TASK DESCRIPTION:
Every line from the top of the records below through the one containing "first_place: [398, 373]" must be copied exactly, and the pictures must not be.
── PROVIDED DATA
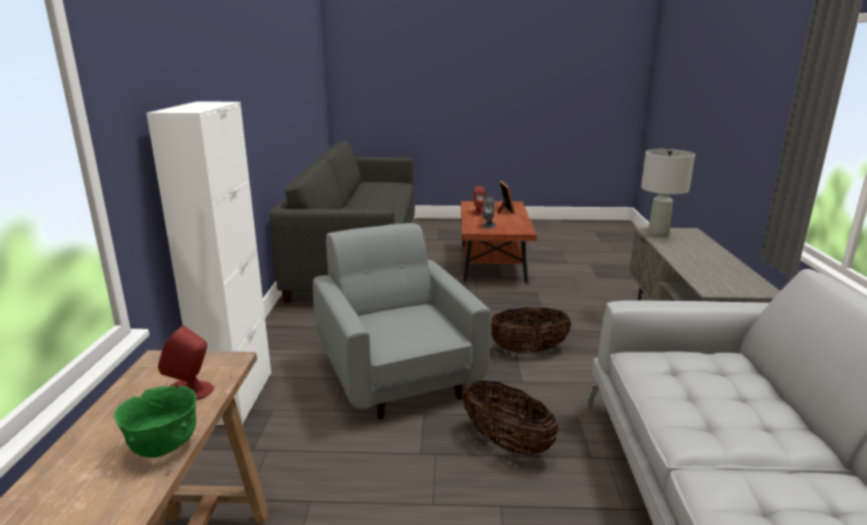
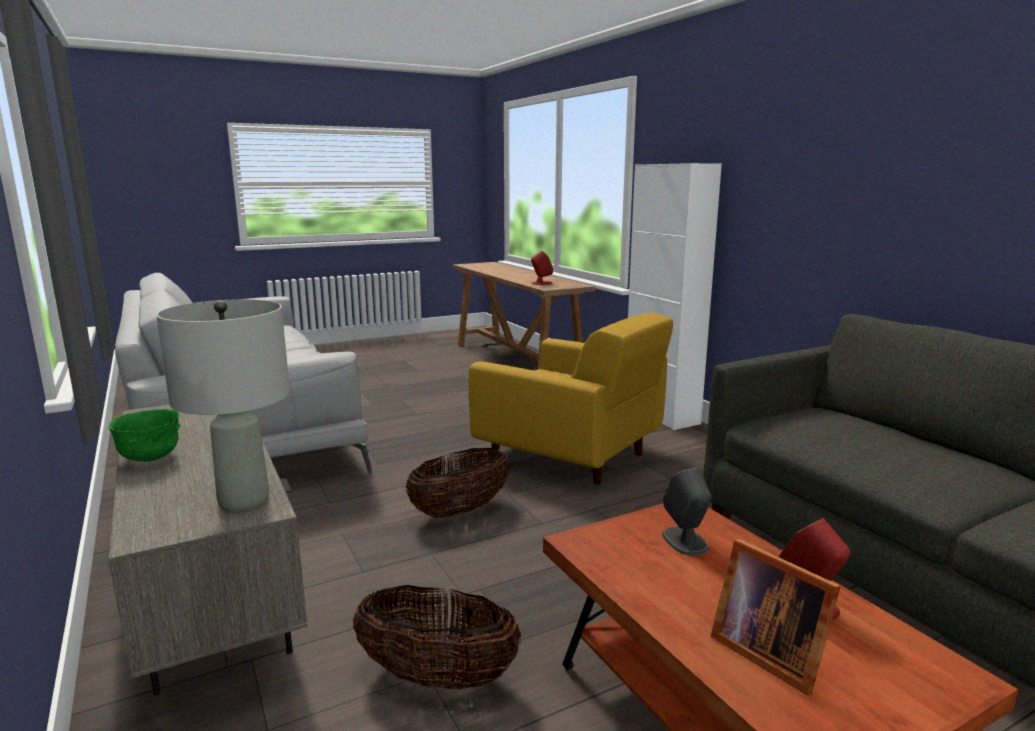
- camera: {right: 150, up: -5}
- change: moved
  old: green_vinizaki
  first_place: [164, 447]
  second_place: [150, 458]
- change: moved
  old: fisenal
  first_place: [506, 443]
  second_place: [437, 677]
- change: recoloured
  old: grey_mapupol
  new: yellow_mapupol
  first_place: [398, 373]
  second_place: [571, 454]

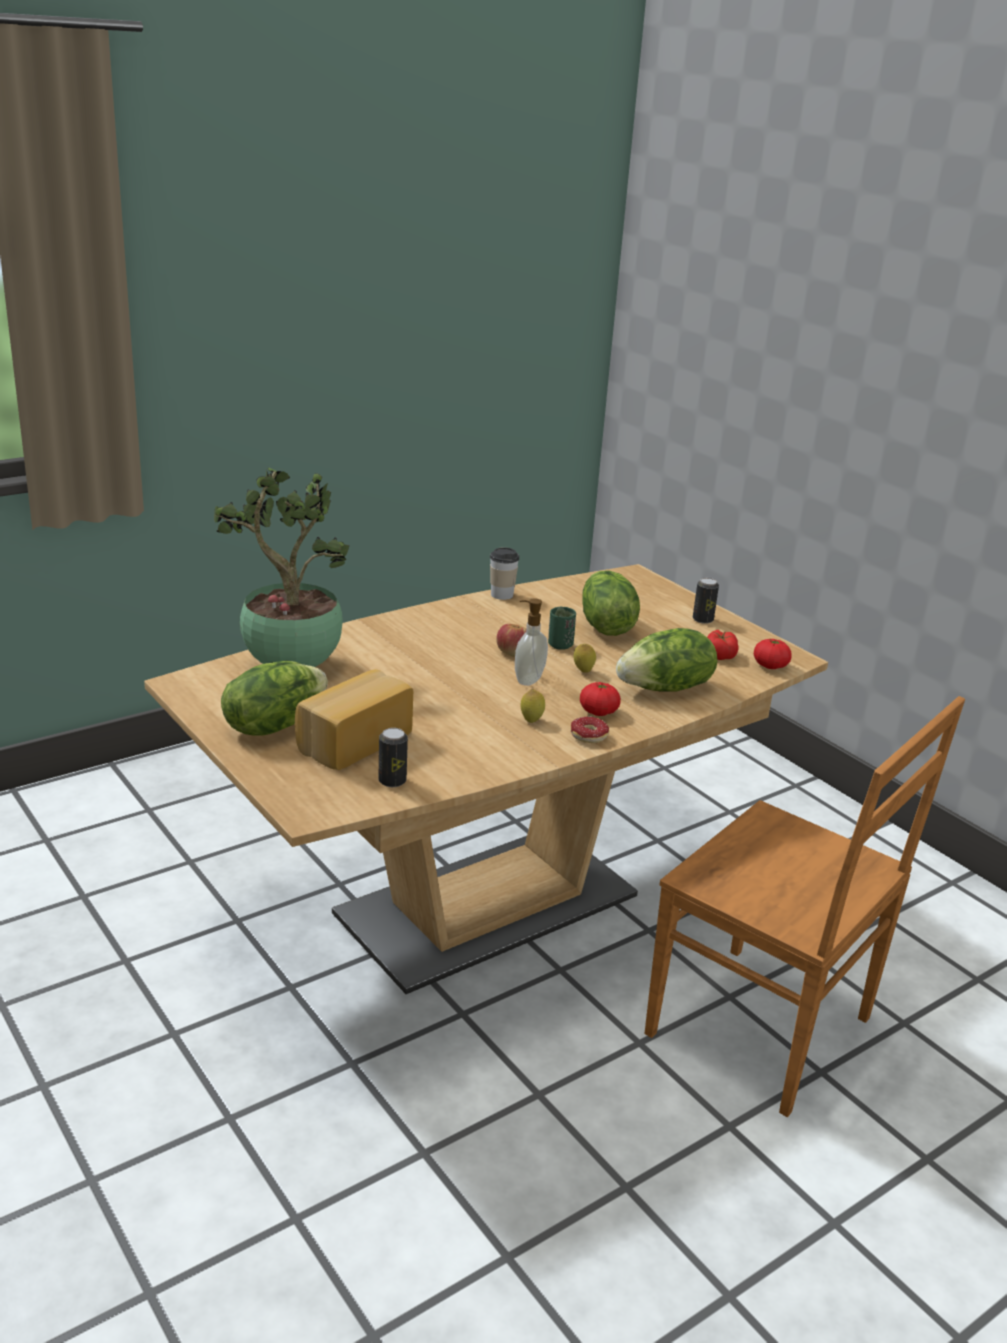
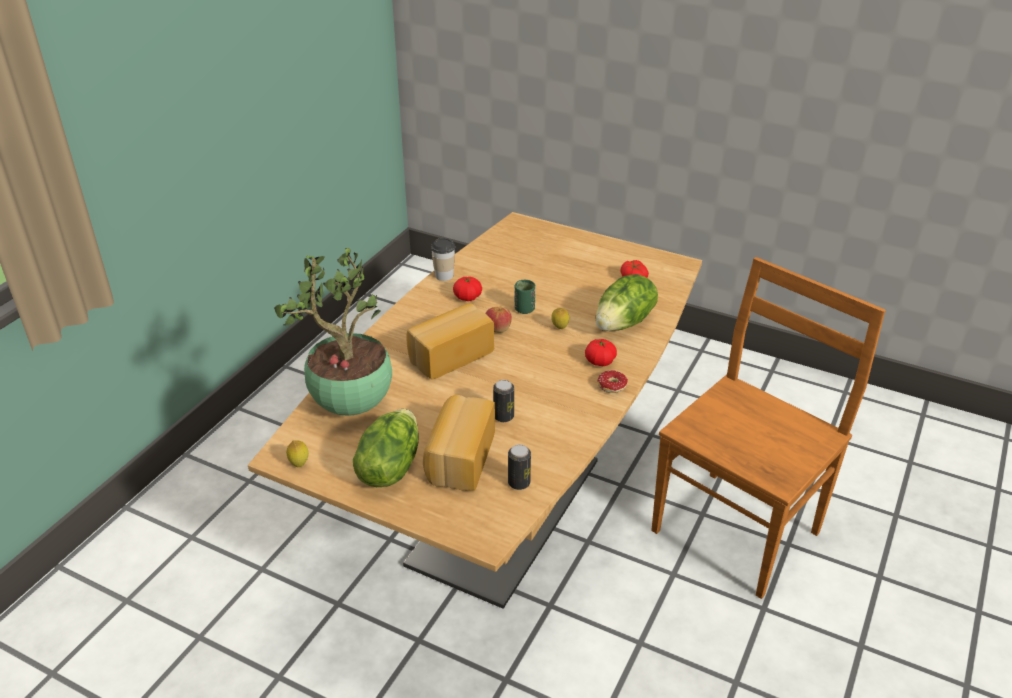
- camera: {right: -25, up: 10}
- change: removed
  old: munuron
  first_place: [528, 679]
- change: removed
  old: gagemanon
  first_place: [605, 626]
- change: added
  new: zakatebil
  second_place: [449, 355]
- change: moved
  old: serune
  first_place: [531, 720]
  second_place: [299, 464]
- change: moved
  old: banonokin
  first_place: [702, 620]
  second_place: [503, 416]
- change: moved
  old: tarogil
  first_place: [770, 666]
  second_place: [467, 297]
- change: turned
  old: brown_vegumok
  first_place: [764, 1030]
  second_place: [738, 529]
  degrees: -60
────
COMPLETED TASK:
- camera: {right: 150, up: -5}
- change: moved
  old: green_vinizaki
  first_place: [164, 447]
  second_place: [150, 458]
- change: moved
  old: fisenal
  first_place: [506, 443]
  second_place: [437, 677]
- change: recoloured
  old: grey_mapupol
  new: yellow_mapupol
  first_place: [398, 373]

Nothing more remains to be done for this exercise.